(RECORDS)

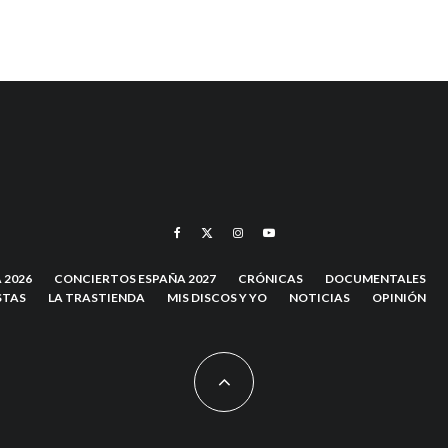
 2026
CONCIERTOS ESPAÑA 2027
CRÓNICAS
DOCUMENTALES
STAS
LA TRASTIENDA
MIS DISCOS Y YO
NOTICIAS
OPINIÓN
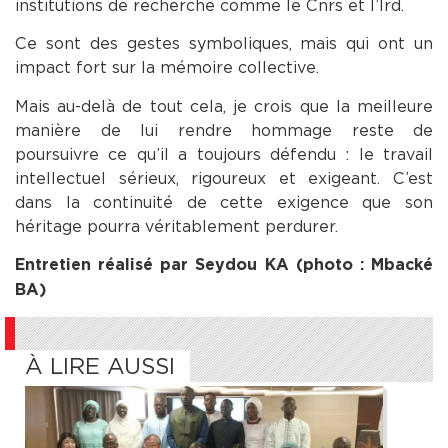
institutions de recherche comme le Cnrs et l’Ird.
Ce sont des gestes symboliques, mais qui ont un
impact fort sur la mémoire collective.
Mais au-delà de tout cela, je crois que la meilleure
manière de lui rendre hommage reste de
poursuivre ce qu’il a toujours défendu : le travail
intellectuel sérieux, rigoureux et exigeant. C’est
dans la continuité de cette exigence que son
héritage pourra véritablement perdurer.
Entretien réalisé par Seydou KA (photo : Mbacké
BA)
À LIRE AUSSI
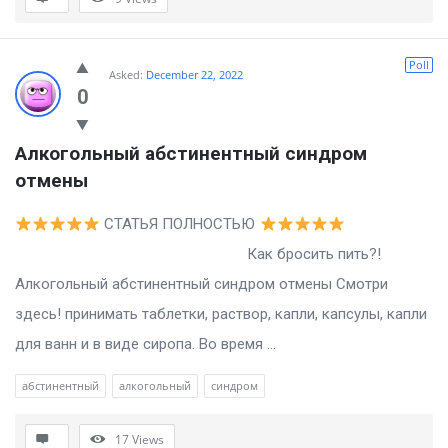
Poll
Asked:
December 22, 2022
0
Алкогольный абстинентный синдром 
отмены
СТАТЬЯ ПОЛНОСТЬЮ
Как бросить пить?!
Алкогольный абстинентный синдром отмены Смотри
здесь! принимать таблетки, раствор, капли, капсулы, капли
для ванн и в виде сиропа. Во время ...
абстинентный
алкогольный
синдром
17
Views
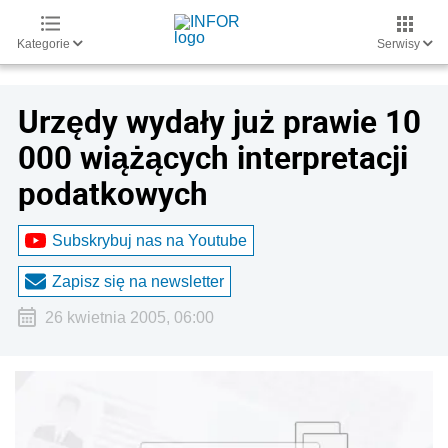
Kategorie
Serwisy
Urzędy wydały już prawie 10
000 wiążących interpretacji
podatkowych
Subskrybuj nas na Youtube
Zapisz się na newsletter
26 kwietnia 2005, 06:00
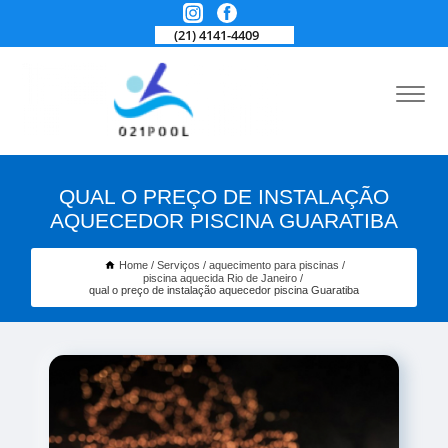
(21) 4141-4409
QUAL O PREÇO DE INSTALAÇÃO
AQUECEDOR PISCINA GUARATIBA
Home
Serviços
aquecimento para piscinas
piscina aquecida Rio de Janeiro
qual o preço de instalação aquecedor piscina Guaratiba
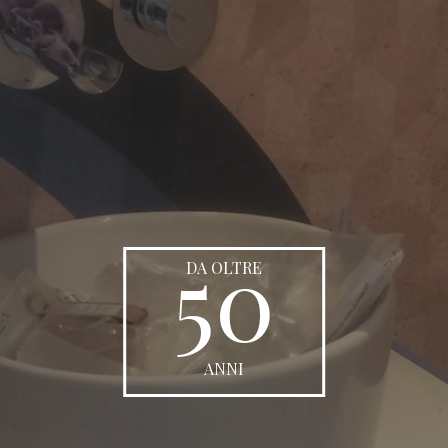
50
DA OLTRE
ANNI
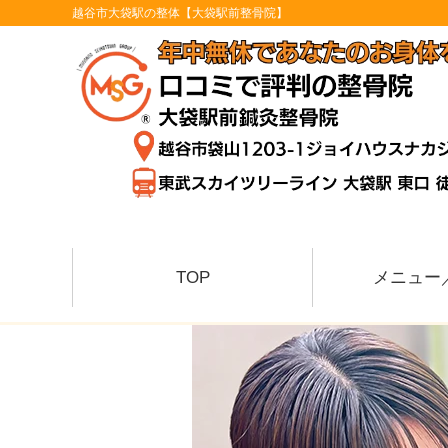
越谷市大袋駅の整体【大袋駅前整骨院】
TOP
メニュー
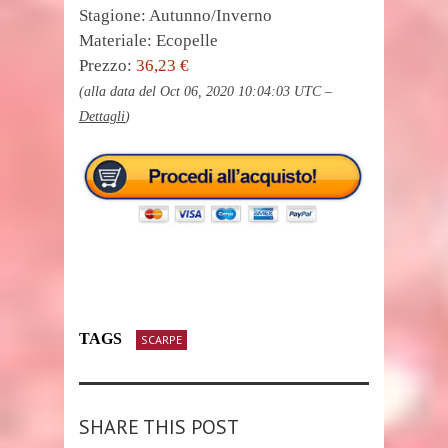
Stagione: Autunno/Inverno
Materiale: Ecopelle
Prezzo:
36,23 €
(alla data del Oct 06, 2020 10:04:03 UTC –
Dettagli
)
TAGS
SCARPE
SHARE THIS POST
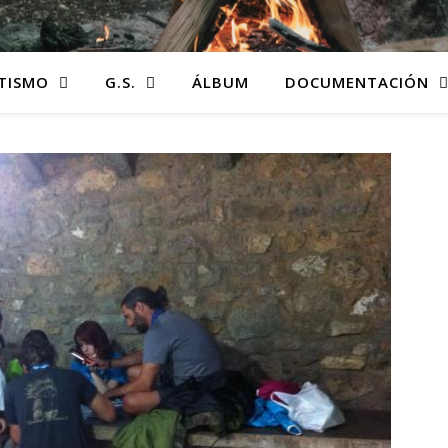
TISMO
G.S.
ÁLBUM
DOCUMENTACIÓN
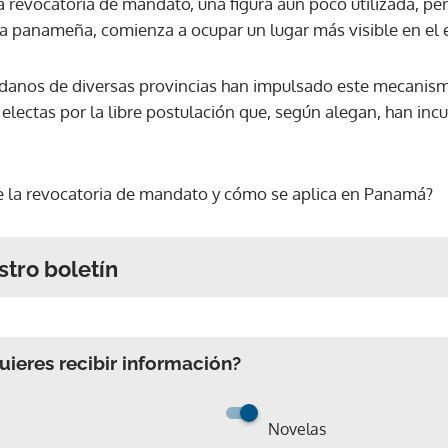
a revocatoria de mandato, una figura aún poco utilizada, pe
a panameña, comienza a ocupar un lugar más visible en el es
adanos de diversas provincias han impulsado este mecanismo
electas por la libre postulación que, según alegan, han in
 la revocatoria de mandato y cómo se aplica en Panamá?
stro boletín
ieres recibir información?
Novelas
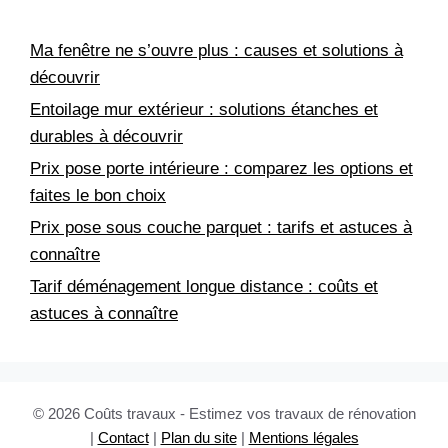
Ma fenêtre ne s’ouvre plus : causes et solutions à
découvrir
Entoilage mur extérieur : solutions étanches et
durables à découvrir
Prix pose porte intérieure : comparez les options et
faites le bon choix
Prix pose sous couche parquet : tarifs et astuces à
connaître
Tarif déménagement longue distance : coûts et
astuces à connaître
© 2026 Coûts travaux - Estimez vos travaux de rénovation
|
Contact
|
Plan du site
|
Mentions légales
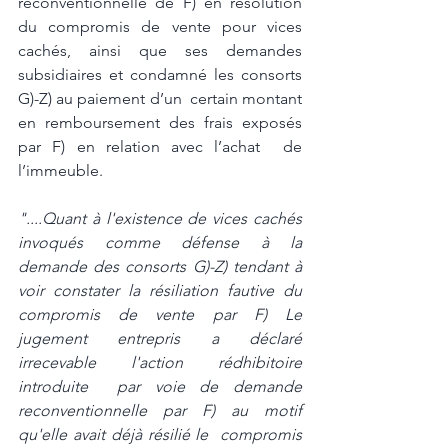
reconventionnelle de F) en résolution 
du compromis de vente pour vices 
cachés, ainsi que ses demandes 
subsidiaires et condamné les consorts 
G)-Z) au paiement d’un  certain montant 
en remboursement des frais exposés 
par F) en relation avec l’achat  de 
l’immeuble.
"....Quant à l'existence de vices cachés 
invoqués comme défense à la  
demande des consorts G)-Z) tendant à 
voir constater la résiliation fautive du  
compromis de vente par F) Le 
jugement entrepris a déclaré 
irrecevable l'action rédhibitoire 
introduite  par voie de demande 
reconventionnelle par F) au motif 
qu'elle avait déjà résilié le  compromis 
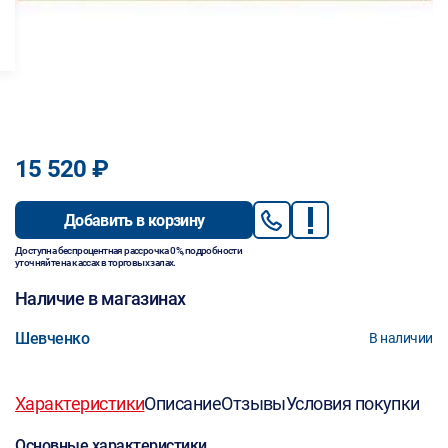
15 520 ₽
Добавить в корзину
Доступна беспроцентная рассрочка 0%, подробности
уточняйте на кассах в торговых залах.
Наличие в магазинах
Шевченко
В наличии
Характеристики
Описание
Отзывы
Условия покупки
Основные характеристики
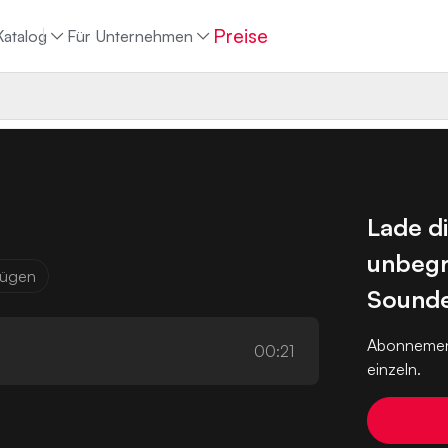
Preise
Katalog
Für Unternehmen
Lade d
unbegr
ufügen
Sounde
Abonnemen
00:21
einzeln.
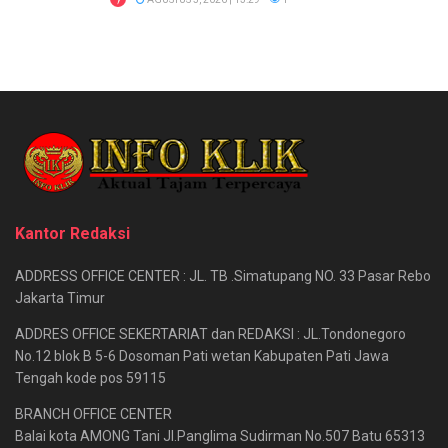
Kantor Redaksi
ADDRESS OFFICE CENTER : JL. TB .Simatupang NO. 33 Pasar Rebo
Jakarta Timur
ADDRES OFFICE SEKERTARIAT dan REDAKSI : JL.Tondonegoro
No.12 blok B 5-6 Dosoman Pati wetan Kabupaten Pati Jawa
Tengah kode pos 59115
BRANCH OFFICE CENTER
Balai kota AMONG Tani Jl.Panglima Sudirman No.507 Batu 65313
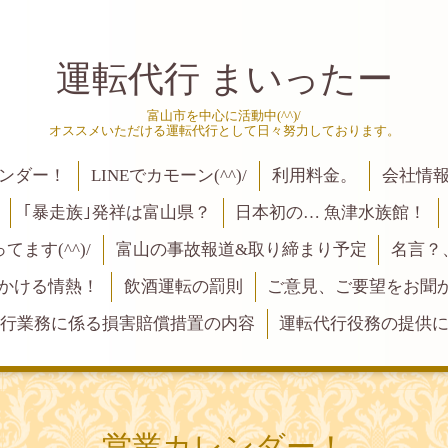
運転代行 まいったー
富山市を中心に活動中(^^)/
オススメいただける運転代行として日々努力しております。
ンダー！
LINEでカモーン(^^)/
利用料金。
会社情
｢暴走族｣発祥は富山県？
日本初の… 魚津水族館！
ます(^^)/
富山の事故報道&取り締まり予定
名言？
にかける情熱！
飲酒運転の罰則
ご意見、ご要望をお聞かせく
行業務に係る損害賠償措置の内容
運転代行役務の提供
営業カレンダー！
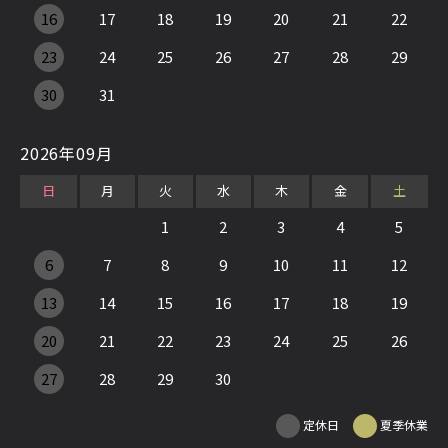
16
17
18
19
20
21
22
23
24
25
26
27
28
29
30
31
2026年09月
日
月
火
水
木
金
土
1
2
3
4
5
6
7
8
9
10
11
12
13
14
15
16
17
18
19
20
21
22
23
24
25
26
27
28
29
30
定休日
夏季休業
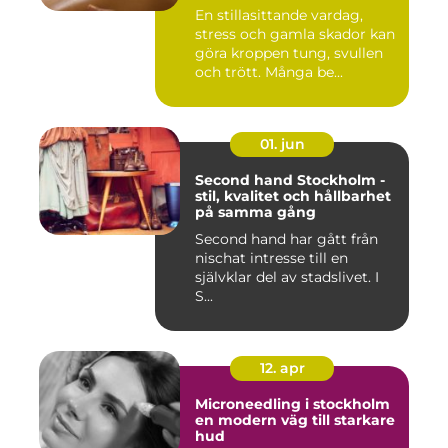
En stillasittande vardag,
stress och gamla skador kan
göra kroppen tung, svullen
och trött. Många be...
01. jun
Second hand Stockholm -
stil, kvalitet och hållbarhet
på samma gång
Second hand har gått från
nischat intresse till en
självklar del av stadslivet. I
S...
12. apr
Microneedling i stockholm
en modern väg till starkare
hud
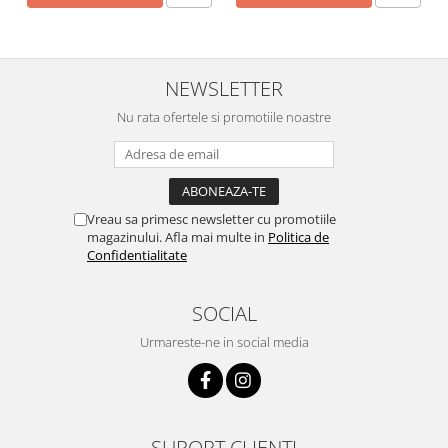
NEWSLETTER
Nu rata ofertele si promotiile noastre
Vreau sa primesc newsletter cu promotiile
magazinului. Afla mai multe in
Politica de
Confidentialitate
SOCIAL
Urmareste-ne in social media
SUPORT CLIENTI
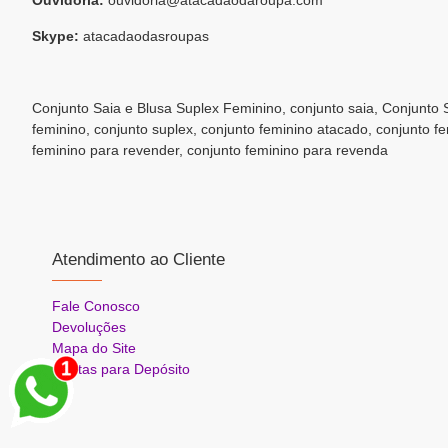
Skype:
atacadaodasroupas
Conjunto Saia e Blusa Suplex Feminino, conjunto saia, Conjunto 
feminino, conjunto suplex, conjunto feminino atacado, conjunto fe
feminino para revender, conjunto feminino para revenda
Atendimento ao Cliente
Fale Conosco
Devoluções
Mapa do Site
Contas para Depósito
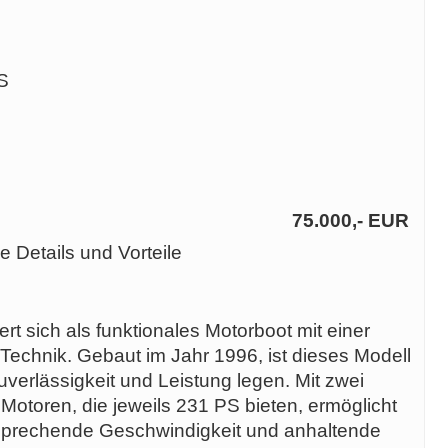
S
75.000,- EUR
 Details und Vorteile
t sich als funktionales Motorboot mit einer
Technik. Gebaut im Jahr 1996, ist dieses Modell
Zuverlässigkeit und Leistung legen. Mit zwei
Motoren, die jeweils 231 PS bieten, ermöglicht
sprechende Geschwindigkeit und anhaltende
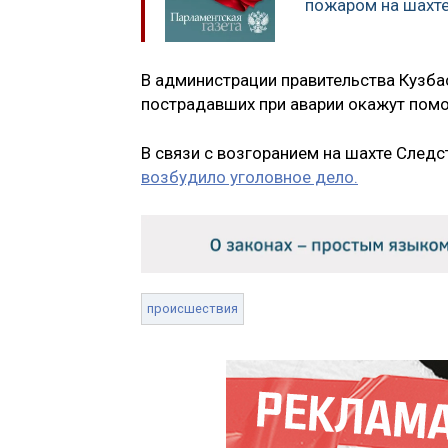
пожаром на шахте
В администрации правительства Кузба
пострадавших при аварии окажут пом
В связи с возгоранием на шахте След
возбудило уголовное дело.
происшествия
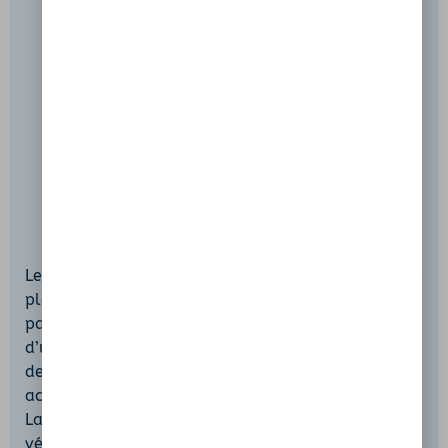
Le Lac d’Issarlès se prête à de multiples activités de
plein air, de la baignade à la plongée en passant
par la randonnée. En été, les eaux fraîches du lac,
d’une limpidité remarquable, invitent à la nage
depuis les petites plages naturelles ou les falaises
accessibles au plongeon. Le secteur des Bords du
Lac, aménagé sommairement, permet de garer son
véhicule en lisière de forêt avant d’emprunter le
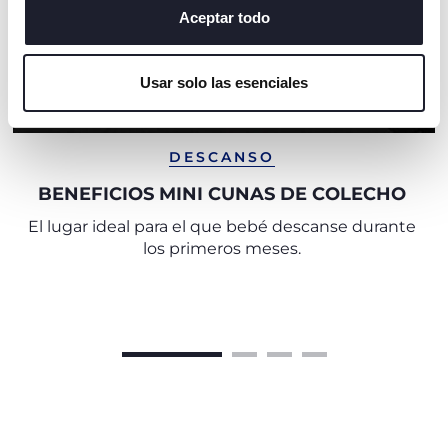
algunas cookies, haga clic en "mostrar detalles". Al
Aceptar todo
cerrar este banner, usted consiente en utilizar
únicamente cookies técnicas, que son esenciales para el
Usar solo las esenciales
servicio solicitado.
DESCANSO
BENEFICIOS MINI CUNAS DE COLECHO
El lugar ideal para el que bebé descanse durante
los primeros meses.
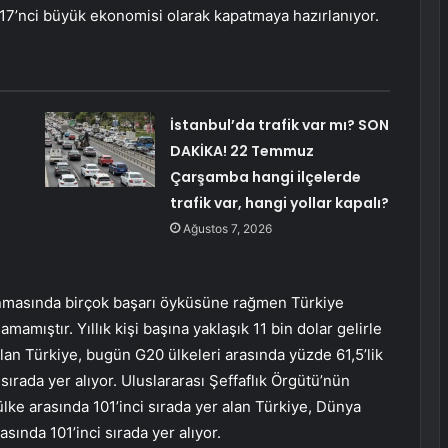
nın 17’nci büyük ekonomisi olarak kapatmaya hazırlanıyor.
İstanbul’da trafik var mı? SON
DAKİKA! 22 Temmuz
Çarşamba hangi ilçelerde
trafik var, hangi yollar kapalı?
Ağustos 7, 2026
nmasında birçok başarı öyküsüne rağmen Türkiye
amıştır. Yıllık kişi başına yaklaşık 11 bin dolar gelirle
olan Türkiye, bugün G20 ülkeleri arasında yüzde 61,5’lik
sırada yer alıyor. Uluslararası Şeffaflık Örgütü’nün
lke arasında 101’inci sırada yer alan Türkiye, Dünya
ında 101’inci sırada yer alıyor.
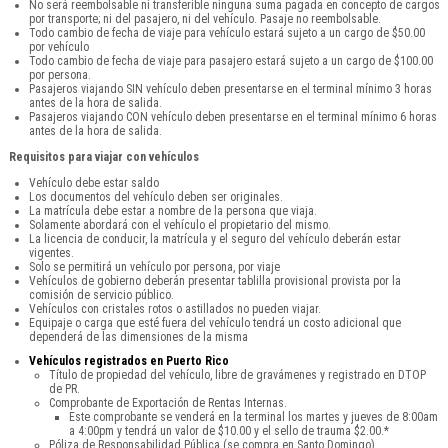
No será reembolsable ni transferible ninguna suma pagada en concepto de cargos
por transporte; ni del pasajero, ni del vehículo. Pasaje no reembolsable.
Todo cambio de fecha de viaje para vehículo estará sujeto a un cargo de $50.00
por vehículo
Todo cambio de fecha de viaje para pasajero estará sujeto a un cargo de $100.00
por persona.
Pasajeros viajando SIN vehículo deben presentarse en el terminal mínimo 3 horas
antes de la hora de salida.
Pasajeros viajando CON vehículo deben presentarse en el terminal mínimo 6 horas
antes de la hora de salida.
Requisitos para viajar con vehículos
Vehículo debe estar saldo
Los documentos del vehículo deben ser originales.
La matrícula debe estar a nombre de la persona que viaja.
Solamente abordará con el vehículo el propietario del mismo.
La licencia de conducir, la matrícula y el seguro del vehículo deberán estar
vigentes.
Solo se permitirá un vehículo por persona, por viaje
Vehículos de gobierno deberán presentar tablilla provisional provista por la
comisión de servicio público.
Vehículos con cristales rotos o astillados no pueden viajar.
Equipaje o carga que esté fuera del vehículo tendrá un costo adicional que
dependerá de las dimensiones de la misma
Vehículos registrados en Puerto Rico
Título de propiedad del vehículo, libre de gravámenes y registrado en DTOP
de PR.
Comprobante de Exportación de Rentas Internas.
Este comprobante se venderá en la terminal los martes y jueves de 8:00am
a 4:00pm y tendrá un valor de $10.00 y el sello de trauma $2.00.*
Póliza de Responsabilidad Pública (se compra en Santo Domingo).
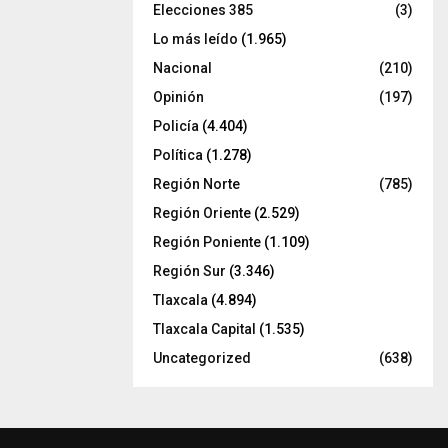
Elecciones 385
(3)
Lo más leído
(1.965)
Nacional
(210)
Opinión
(197)
Policía
(4.404)
Política
(1.278)
Región Norte
(785)
Región Oriente
(2.529)
Región Poniente
(1.109)
Región Sur
(3.346)
Tlaxcala
(4.894)
Tlaxcala Capital
(1.535)
Uncategorized
(638)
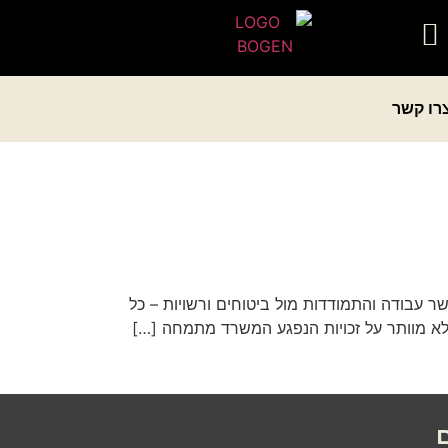
רו קשר
ושר עבודה והתמודדות מול ביטוחים ורשויות – כל
ד שלא מוותר על זכויות הנפגע המשרד מתמחה […]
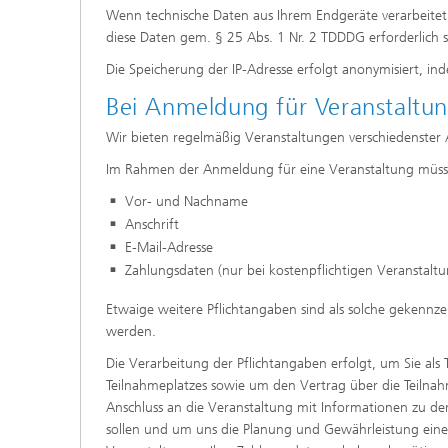
Wenn technische Daten aus Ihrem Endgeräte verarbeitet 
diese Daten gem. § 25 Abs. 1 Nr. 2 TDDDG erforderlich s
Die Speicherung der IP-Adresse erfolgt anonymisiert, ind
Bei Anmeldung für Veranstaltu
Wir bieten regelmäßig Veranstaltungen verschiedenster 
Im Rahmen der Anmeldung für eine Veranstaltung müsse
Vor- und Nachname
Anschrift
E-Mail-Adresse
Zahlungsdaten (nur bei kostenpflichtigen Veranstal
Etwaige weitere Pflichtangaben sind als solche gekennze
werden.
Die Verarbeitung der Pflichtangaben erfolgt, um Sie als 
Teilnahmeplatzes sowie um den Vertrag über die Teiln
Anschluss an die Veranstaltung mit Informationen zu de
sollen und um uns die Planung und Gewährleistung eines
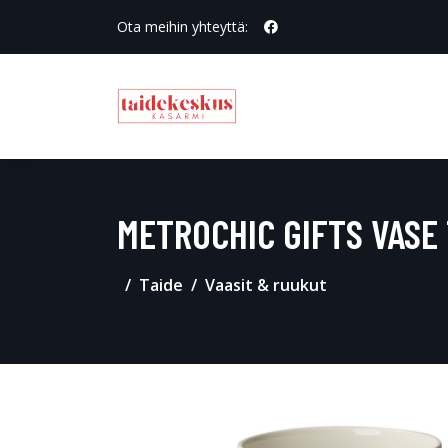
Ota meihin yhteyttä:
METROCHIC GIFTS VASE
Taide
Vaasit & ruukut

(End RECORDS)

WHAT IS BEING ASKED.
Rewrite everything from the line containing "institutions de recherche" down to the line containing "À LIRE AUSSI", replacing "perdurer" with "survivre" and changing nothing else.

ANSWER TO THIS EXERCISE.
institutions de recherche comme le Cnrs et l’Ird.
Ce sont des gestes symboliques, mais qui ont un
impact fort sur la mémoire collective.
Mais au-delà de tout cela, je crois que la meilleure
manière de lui rendre hommage reste de
poursuivre ce qu’il a toujours défendu : le travail
intellectuel sérieux, rigoureux et exigeant. C’est
dans la continuité de cette exigence que son
héritage pourra véritablement survivre.
Entretien réalisé par Seydou KA (photo : Mbacké
BA)
À LIRE AUSSI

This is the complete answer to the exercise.